I’m sure many of you have heard of Randy Pausch and the
phenomenon that became known as The Last Lecture. And if you haven’t here’s a
quick recap. Randy Pausch was a popular computer-science professor at Carnegie Mellon University.
At some point I’m sure you had a teacher like him – the teacher whose class
filled up every year, who was so dynamic and personable that they made you
forget you were actually learning something.
On September 18, 2007, Randy gave a speech titled “Really
Achieving Your Childhood Dream,” to an audience of more than 400 current and
past students, colleagues and friends. The geneses of this speech was an
ongoing series of lectures by other professors where they were presented with
the hypothetical question, “what would you say if you knew you were going to
die and had a chance to sum up everything that was most important to you?” Well
for Randy it wasn’t hypothetical, because in August 2007 he learned that the
pancreatic cancer he had been battling was terminal.
His speech, which was videotaped and put on the Internet,
was so uplifting, so funny, so inspirational that it became a global phenomenon
and eventually led to him authoring the book “The Last Lecture.”
Through his speech and his book Randy was able to impact the
live of thousands. And I am one of those thousands. In the last 2 years I lost
both my parents to cancer and I miss them every day. I think about my parents, but what I miss most is the fact that they aren't here to see their grandchildren grow up.
I needed Randy’s speech to get me to stop feeling sorry for myself and to remind me of what’s important in
life. As adults I think we forget that we
had childhood dreams.
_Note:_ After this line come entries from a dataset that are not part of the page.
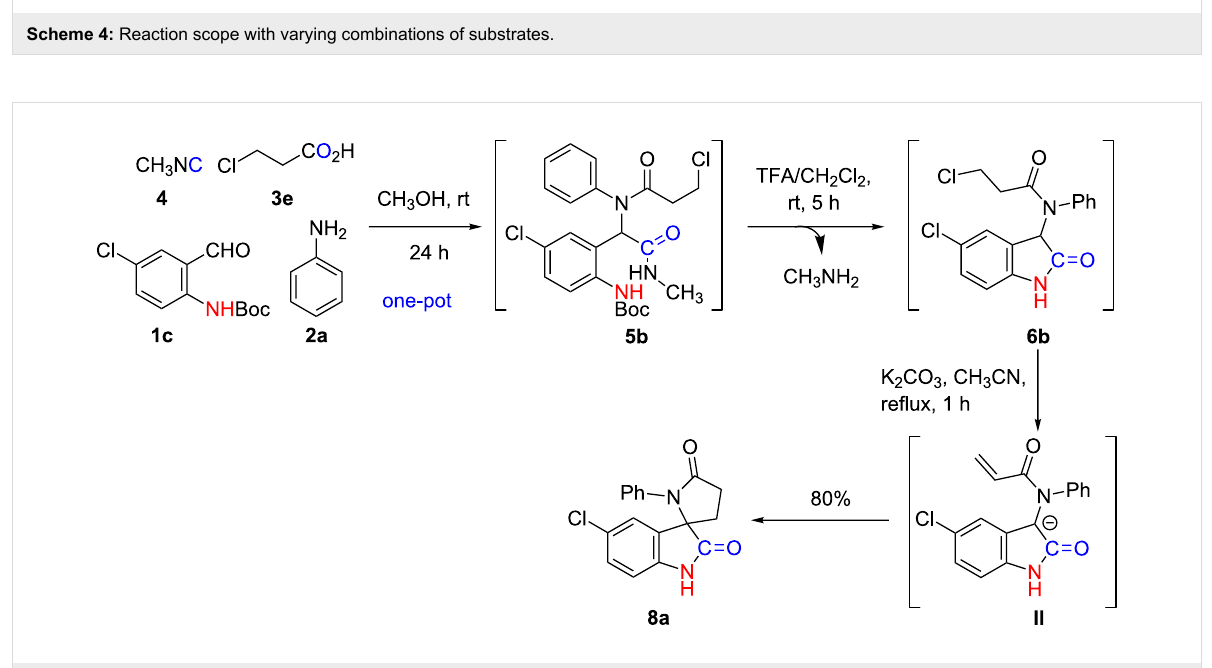
Scheme 4: Reaction scope with varying combinations of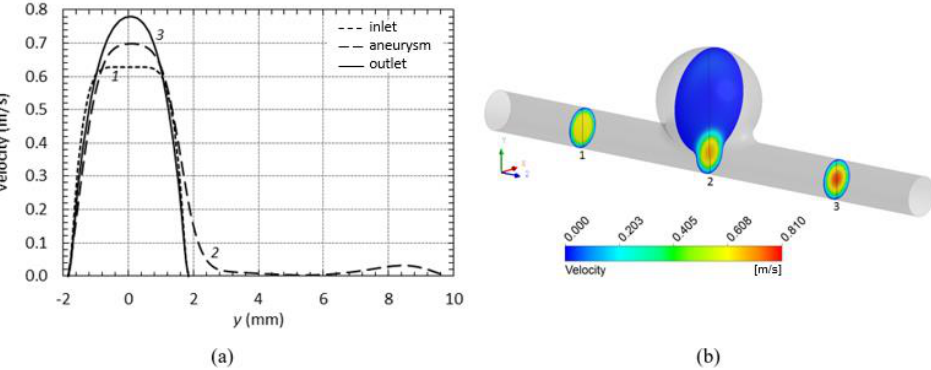
Figure 8. ( a ) Velocity profiles in three different regions of the channel for Newtonian model and u = 444 mm/s. (b) Three cutting planes corresponding to the curves of (a), respectively.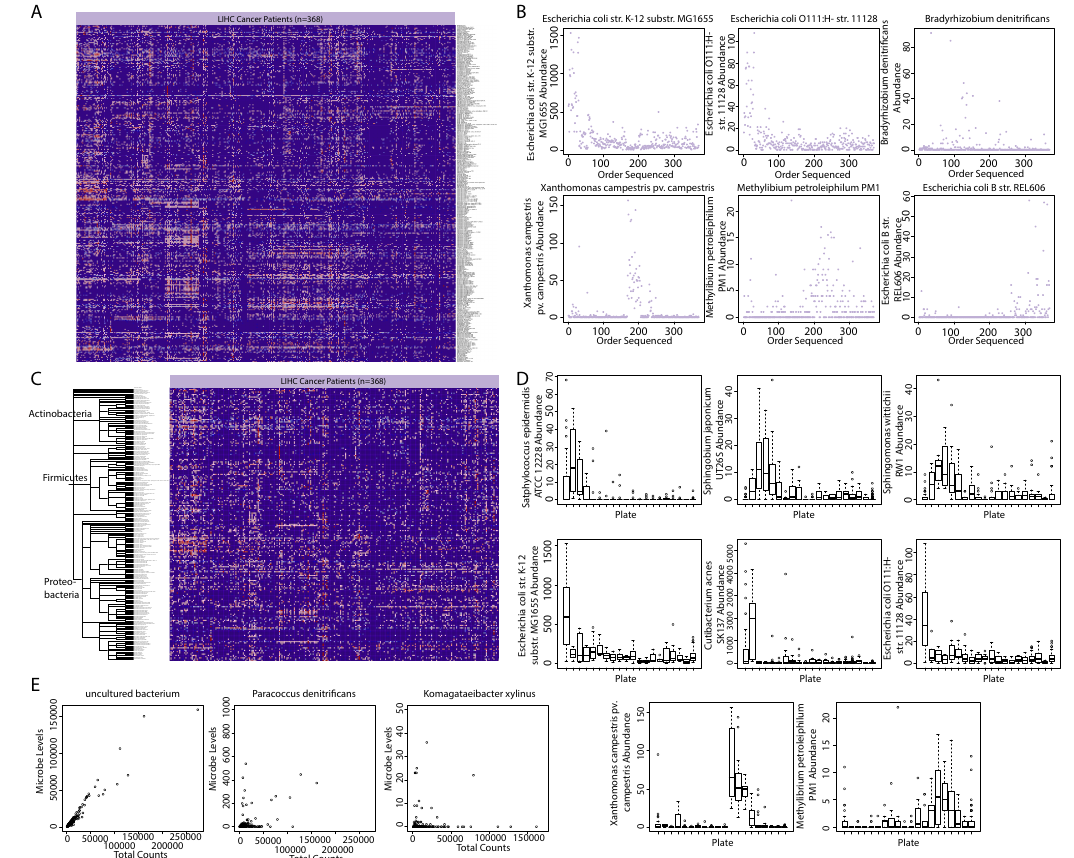
Figure 2. Overview of methods and patient data. ( A ) A heatmap of the original The Cancer Genome Atlas (TCGA) patient data prior to contamination correction. Contamination correction was first performed based on ( B ) sequencing date, with ( C ) potential contaminants removed from the analyses pool. Further correction was done based on ( D ) extreme changes in abundance between sequencing plates and ( E ) deviations in total read counts from a general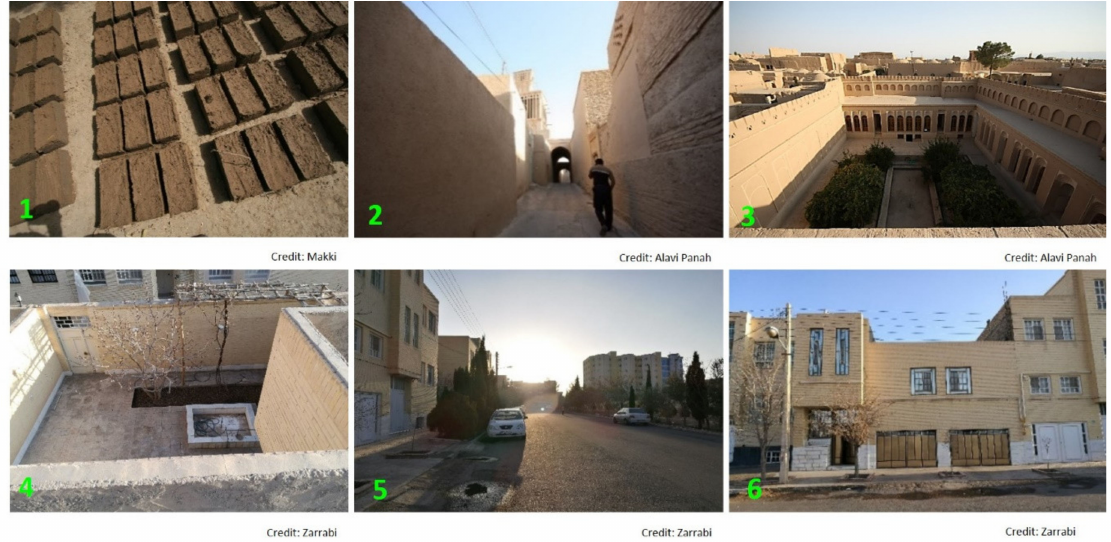
Figure 2. The physical morphology of the buildings in the historical district and the new district. Pictures 1 – 3 show the historical district, and pictures 4 – 6 show the new district of the city of Yazd. Picture 1 was taken by Mohsen Maki, pictures 2 and 3 were taken by Alavi Panah and pictures 4 – 6 were taken by Amirmasoud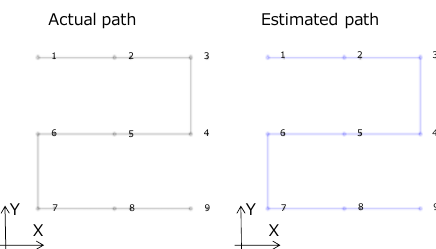
Figure 8. Camera translation estimation result (Room) (Left image: the actual camera path, right image: our estimated result)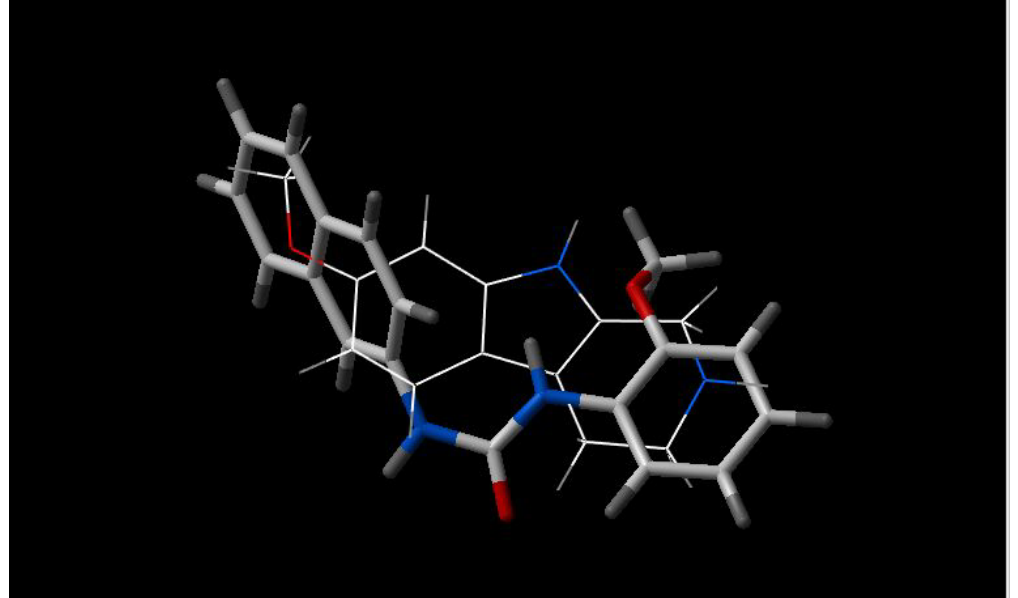
Figure 4. Best fit of optimised INF 271 (sticks) and Reserpine A (wireframe) structures.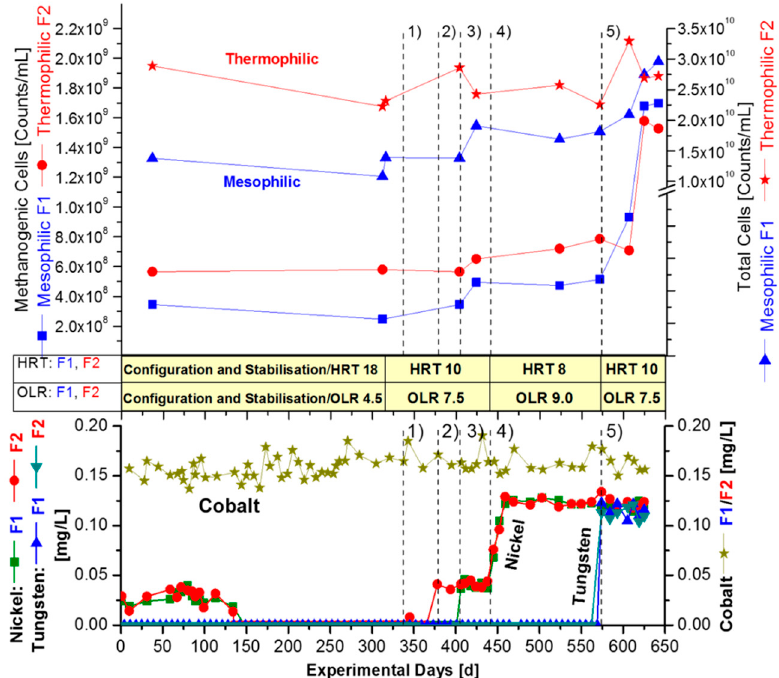
Figure 2. Successive addition of nickel in mesophilic and thermophilic CSTR fermenters, with wheat straw as the sole substrate in ‘synthetic manure’. Dissolved ions in fermenter F1 (mesophilic) and F2 (thermophilic). Targeted concentrations of supplemented and monitored ions of nickel and tungsten were: Period 1 (340–370 d) + 0.05 mg/L Ni in F2. Period 2 (370–405 d) + 0.05 mg/L Ni in F2. Period 3 (405–440 d) + 0.05 mg/L Ni in F1, F2. Period 4 (440–570 d) + 0.15 mg/L Ni + EDTA in F1/F2. Period 5 (570–640 d) + 0.15 mg/L Tungsten in F1/F2 (without EDTA). Dissolved ion concentrations of cobalt, nickel, and tungsten, as analysed with TXRF. A pre-fermentation period of about 140 days, with an HRT of 18 days and OLR of 4.5 gVS/L/d was performed ahead (not shown here) to enable technical modifications.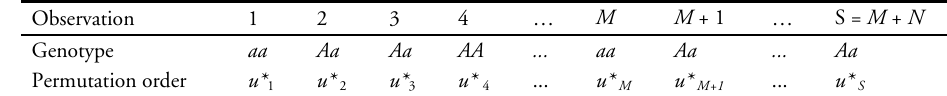
Figure 2 – Representation of the permuted data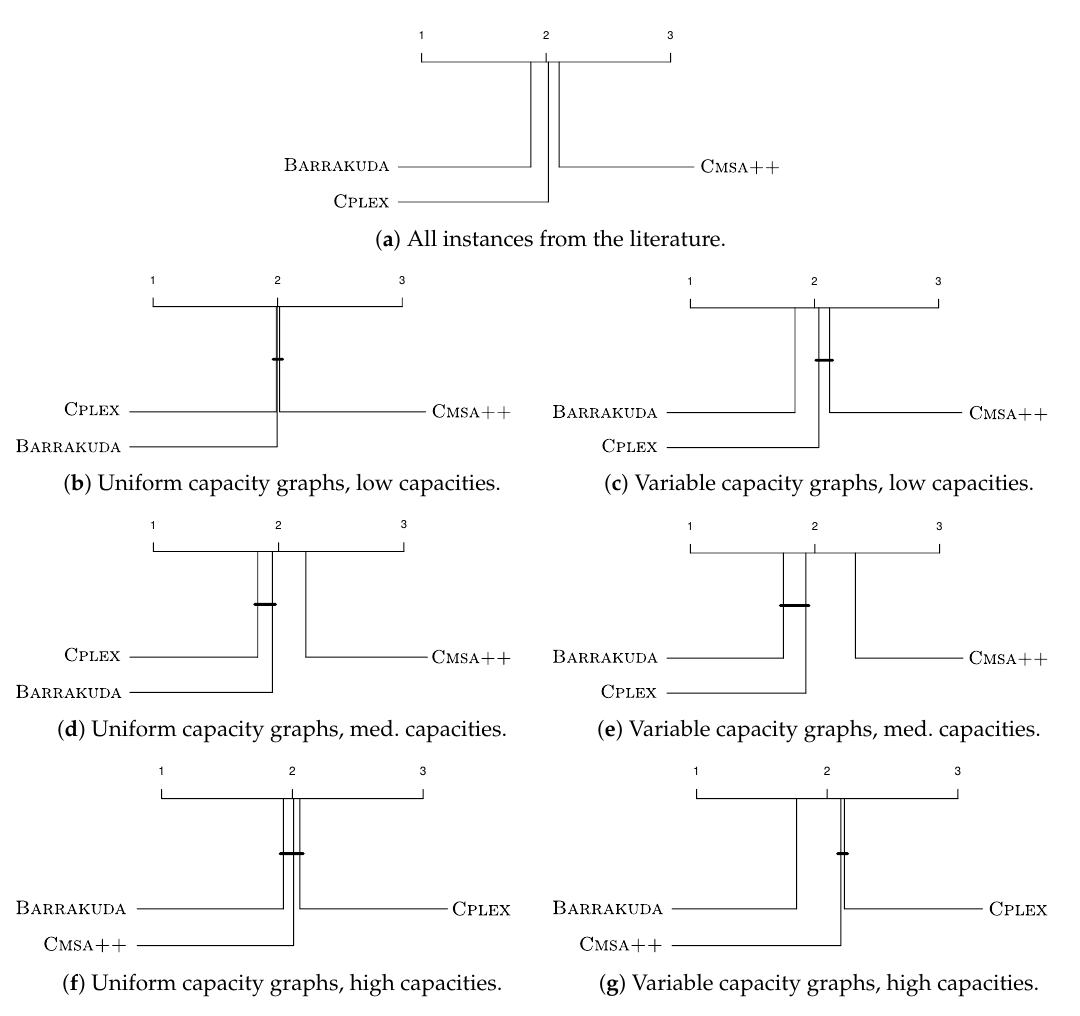
Figure 4. Critical difference plots concerning the problem instances from the literature.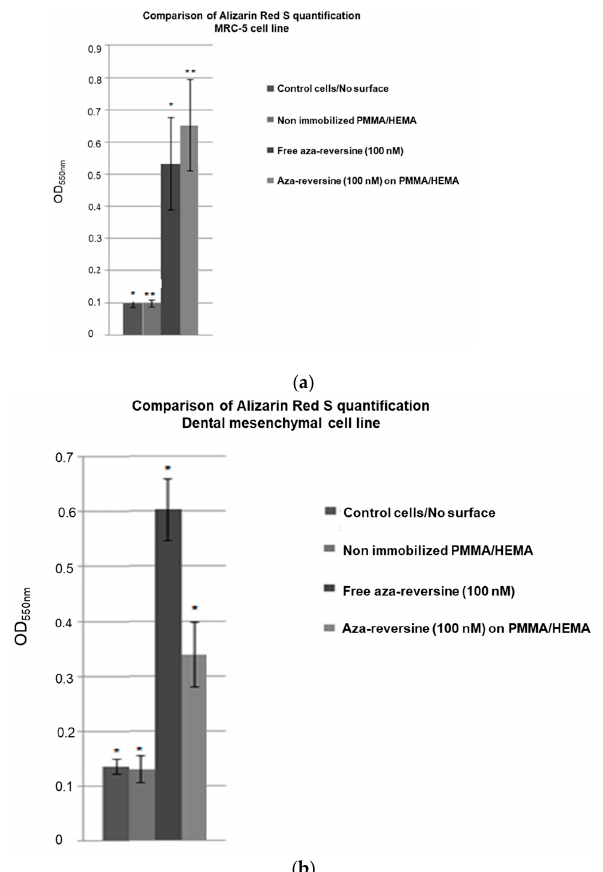
Figure 7. Alizarin red staining quantification of ( a ) MRC-5 cell reprogramming and ( b ) mesenchymal cell differentiation treated with free and with biotinylated, immobilized aza-reversine. Immobilized and free aza-reversine 2 seems to have a similar effect on MRC-5 cells, while the activity of immobilized aza-reversine is decreased on mesenchymal cells. (Student’s t -test, n = 3, * p ≤ 0.01 statistically very important, ** 0.05 ≥ p > 0.01 statistically important).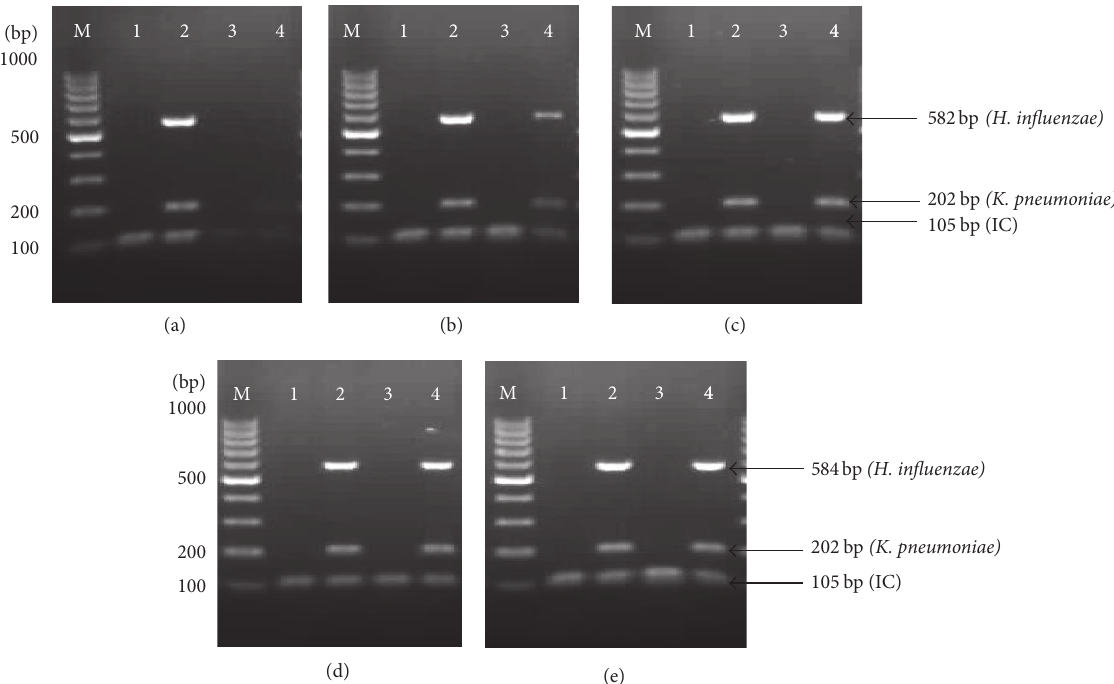
Figure 2: Effect of different concentrations of trehalose on the performance of thermostabilized multiplex PCR. (a) 2% stabilizer. (b) 4% stabilizer. (c) 6% stabilizer. (d) 8% stabilizer. (e) 10% stabilizer. Lane M: 100bp DNA ladder (Fermentas, USA); Lane 1: negative control before lyophilization (IC); Lane 2: positive control before lyophilization (IC + K. pneumoniae + H. influenzae ); Lane 3: negative control after lyophilization (IC); Lane 4: positive control after lyophilization (IC + K. pneumoniae + H. influenzae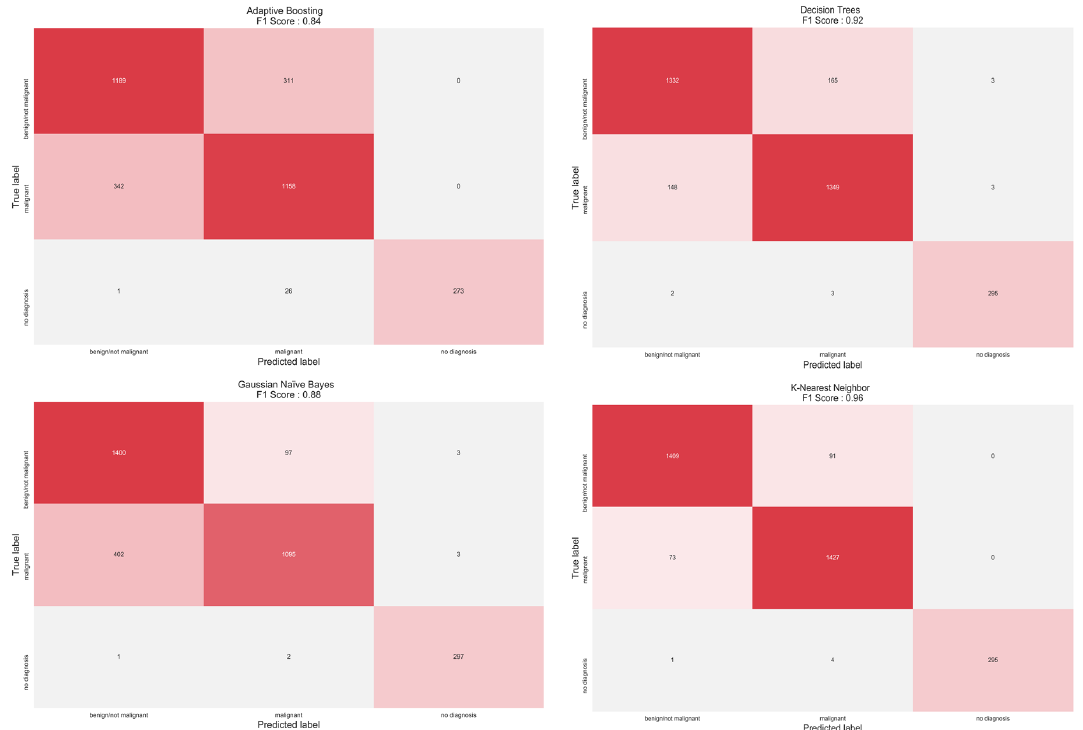
Figure 4. Performance evaluation using the confusion matrix of AB, DT, GNB, and KNN.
We get so caught up in work, paying bills and the
day-to-day stresses of life that we lose track of ourselves.
Since reading about Randy’s lecture and seeing it on YouTube
I’ve found myself looking at life through my children’s eyes. For them
everything is so new, every obstacle is a chance to learn rather than a
boundary and every achievement (large or small) celebrated. And those childhood
dreams of mine – I’ll start working on some of them, but what I really want is
for my children to never lose sight of their dreams.
On July 25, Randy Pausch lost his batte with cancer, but I think it's safe to say that his spirit and his message will live on in many of us.